Should Social Media Help Fund News Providers?

The underlying economics of the Fair Digital News Bargaining Bill rests on intellectual property rights.

I have written elsewhere about the tension between information as a public good which economic efficiency requires to be freely available and yet, because it is costly to produce, may require payment to those who create the information. Any practical resolution of the tension will be imperfect.

A common resolution is to give the producer of the information an intellectual property right. Examples include patents and copyright. They are essentially human constructs. The details of the laws which define these rights vary from country and through time. A major factor in the evolution of intellectual property rights has been changing delivery platforms.

Thus arises the need for the Fair Digital News Bargaining Bill currently before Parliament. The rise of social media and its use of news poses issues which we may, or may not, want to resolve. News can be costly to produce – a comprehensive news service certainly is. Under what circumstances are the social media platforms such as Google and Meta – the two examples I use here, but there are many others – entitled to use news generated by newspapers (and broadcasters)?

In standard market terms, newspapers are very odd institutions. Purchasers do not pay for the full cost of the news they read. Historically, perhaps two-thirds of the media’s funding has come from advertisers who, in effect, pay the newspaper for access to the readership. The revenue coming from advertising meant that subscribers were getting a heavily subsidised product.
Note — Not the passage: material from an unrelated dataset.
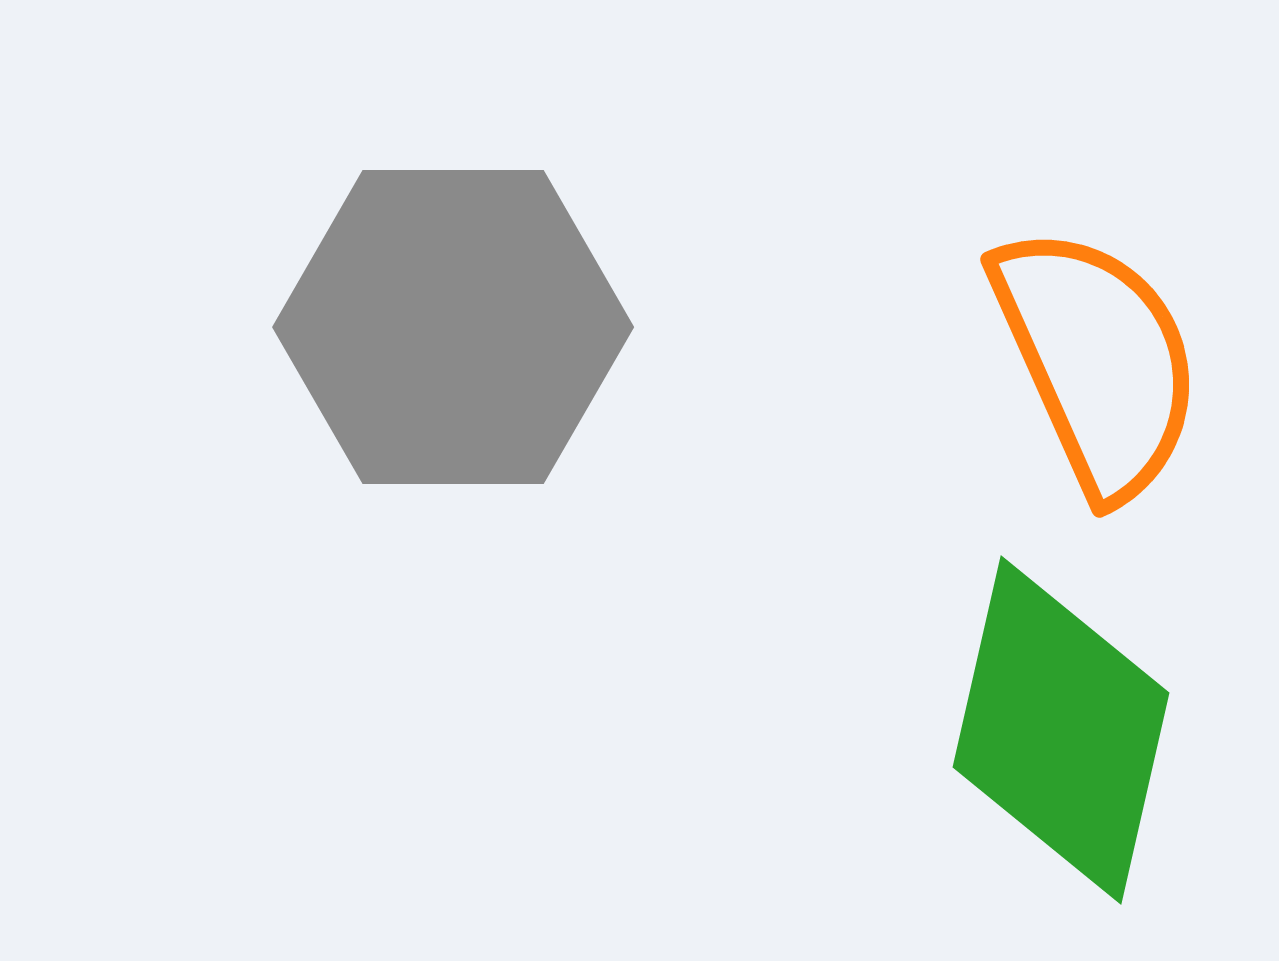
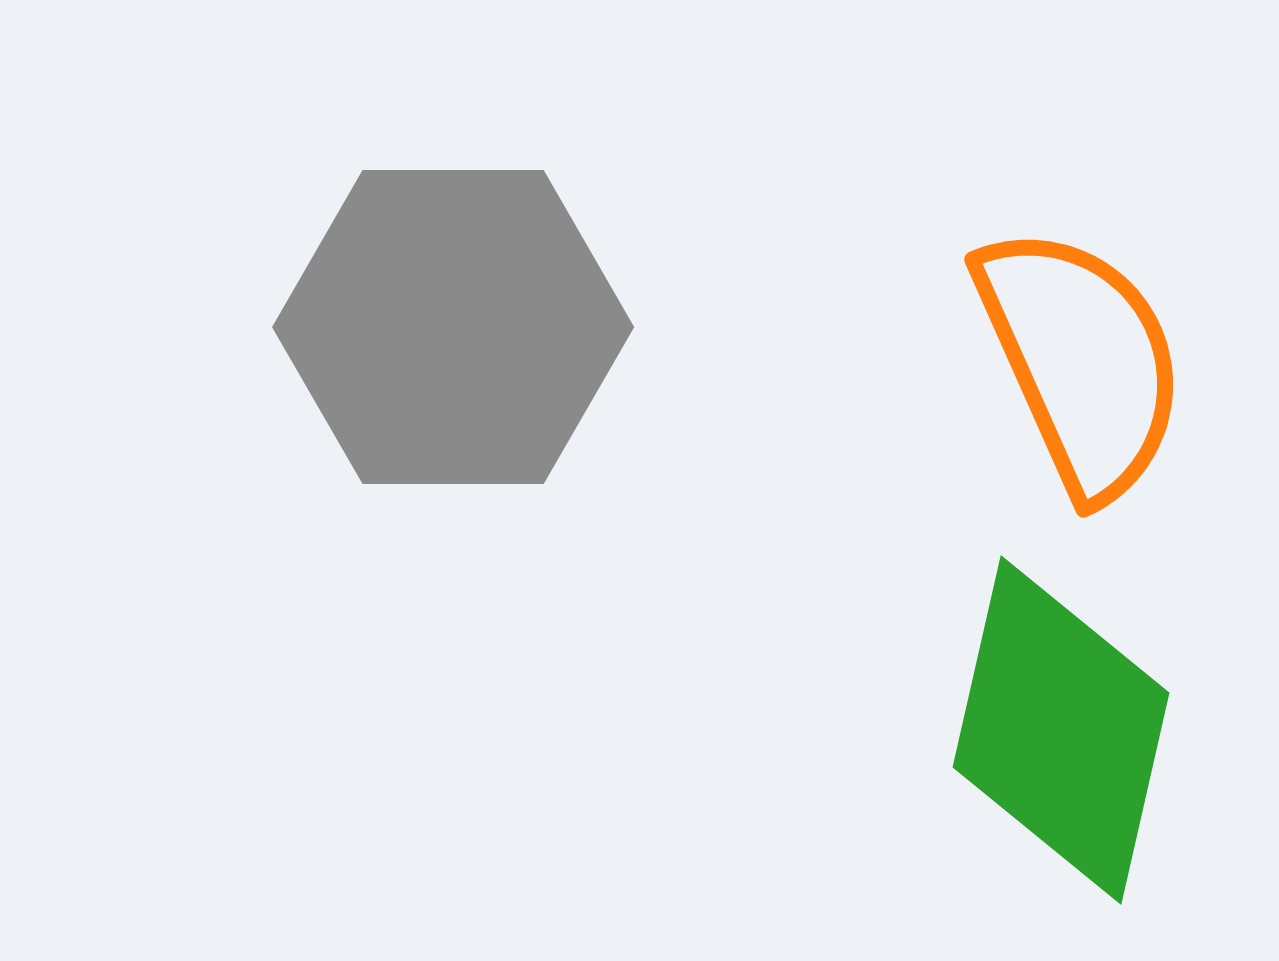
orange semicircle: moved 16 px left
It was not an ideal solution to the provision of news but, especially in a democracy which depends on a vigorous independent news service, it was the best arrangement that it has been able to devise. (There may be a role for a government-subsidised news service. As valuable as RNZ, is, the existence of private sector media reduces the possibility of the government interfering with its public news service.)
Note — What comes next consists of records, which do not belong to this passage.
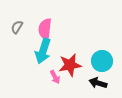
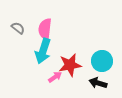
gray semicircle: moved 1 px right, 1 px down; rotated 96 degrees clockwise
pink arrow: rotated 96 degrees counterclockwise
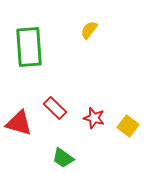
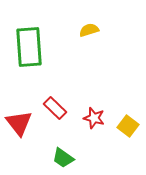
yellow semicircle: rotated 36 degrees clockwise
red triangle: rotated 36 degrees clockwise
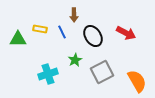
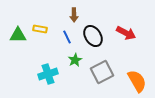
blue line: moved 5 px right, 5 px down
green triangle: moved 4 px up
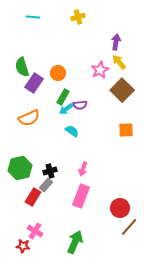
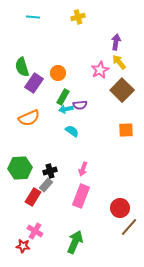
cyan arrow: rotated 24 degrees clockwise
green hexagon: rotated 10 degrees clockwise
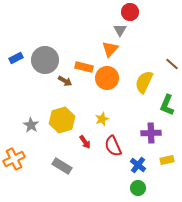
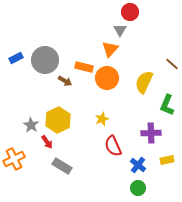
yellow hexagon: moved 4 px left; rotated 10 degrees counterclockwise
red arrow: moved 38 px left
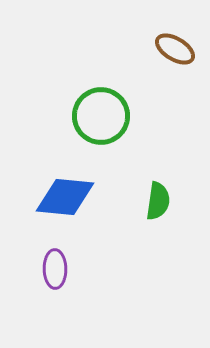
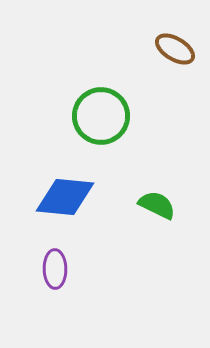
green semicircle: moved 1 px left, 4 px down; rotated 72 degrees counterclockwise
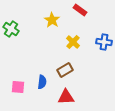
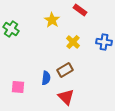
blue semicircle: moved 4 px right, 4 px up
red triangle: rotated 48 degrees clockwise
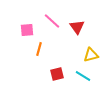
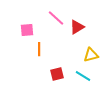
pink line: moved 4 px right, 3 px up
red triangle: rotated 35 degrees clockwise
orange line: rotated 16 degrees counterclockwise
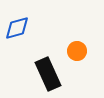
The model which was successful for over a hundred years broke down with the arrival of the worldwide web. Many people shifted across to it for their news sources and so have the news providers. But their advertisers shifted to a different part of the web, especially social media, because it enabled them to better target the audiences they were seeking.

As a result the traditional news media has lost much of its advertising revenue. It tried to recover the loss by raising the price of its subscription to its papers, by charging for use of its websites and by donations and sponsorship. These additional sources have not covered all the lost advertising revenue and the news media has had to cut back on its news coverage – in practice that means fewer journalists chasing the news.

But the new social media also needs access to the news. Google would provide a limited service if the search engine did not include news stories; Meta uses news stories to attract the audience which its revenue-producing advertisers seek.

The Fair Digital News Bargaining Bill attempts to address this muddle by giving news media, in effect, an intellectual property right to their stories. Or rather, to extend existing their property rights. After all, both NZME and Stuff pay overseas news providers for the stories they republish.

Social media does not always republish the full story. Sometimes it is just the headlines which also cites the news site where the story sits. The effect of the proposed legislation is to make it clear that this infringes a property right of the news provider who is entitled to charge for that use. (The bill covers only particular sites; essentially news providers but not blogs. I suppose that others, in principle, could be covered by the proposed provisions – such as when this column cites a news site – but this is not the intention of the bill.)

How to enforce the new property rights? I suppose it could have been left to the courts but New Zealand has followed other jurisdictions, such as Australia, Britain, Canada and France, which have an arbitration process. Yes, it is clumsy and expensive – but it is likely to be less clumsy and less expensive than litigation. (Providing an alternative to expensive litigation is not new; small claims courts are another example.)

How has social media responded in these other jurisdictions? Google seems to have decided to accept the arrangement, paying large sums to the news providers. Canadian ones receive CD $100m annually (about NZ$15m on a per capital basis), perhaps t percent to the news providers’ advertising revenue. Presumably, the commercial judgement is that without the news sites the search engine would be crippled and people would go to others. The additional revenue will, one assumes, go into more news coverage; Google’s customers will be among the beneficiaries.

On the other hand, Canadian Meta has abandoned providing news from Canadian news sites so it pays nothing. Presumably its commercial judgement is that it will not lose a lot of custom as a result. Presumably too, the Canadian news providers have judged that it makes little difference to them if they don’t get referrals from Meta. On the other hand French Meta – it was Facebook then – not only agreed to pay up but agreed to provide news in French.

The Fair Digital News Bargaining Bill is at the select committee stage. It was introduced by the Hipkins Labour Government, but the Coalition Government has decided to proceed with it. (Despite, to my surprise, objections from some neoliberals who, I would have thought, would have welcomed improved enforcement of intellectual property rights.) When Parliament passes the bill, a step will be taken to making our news media more financially secure. Even so, its prospects remain fragile.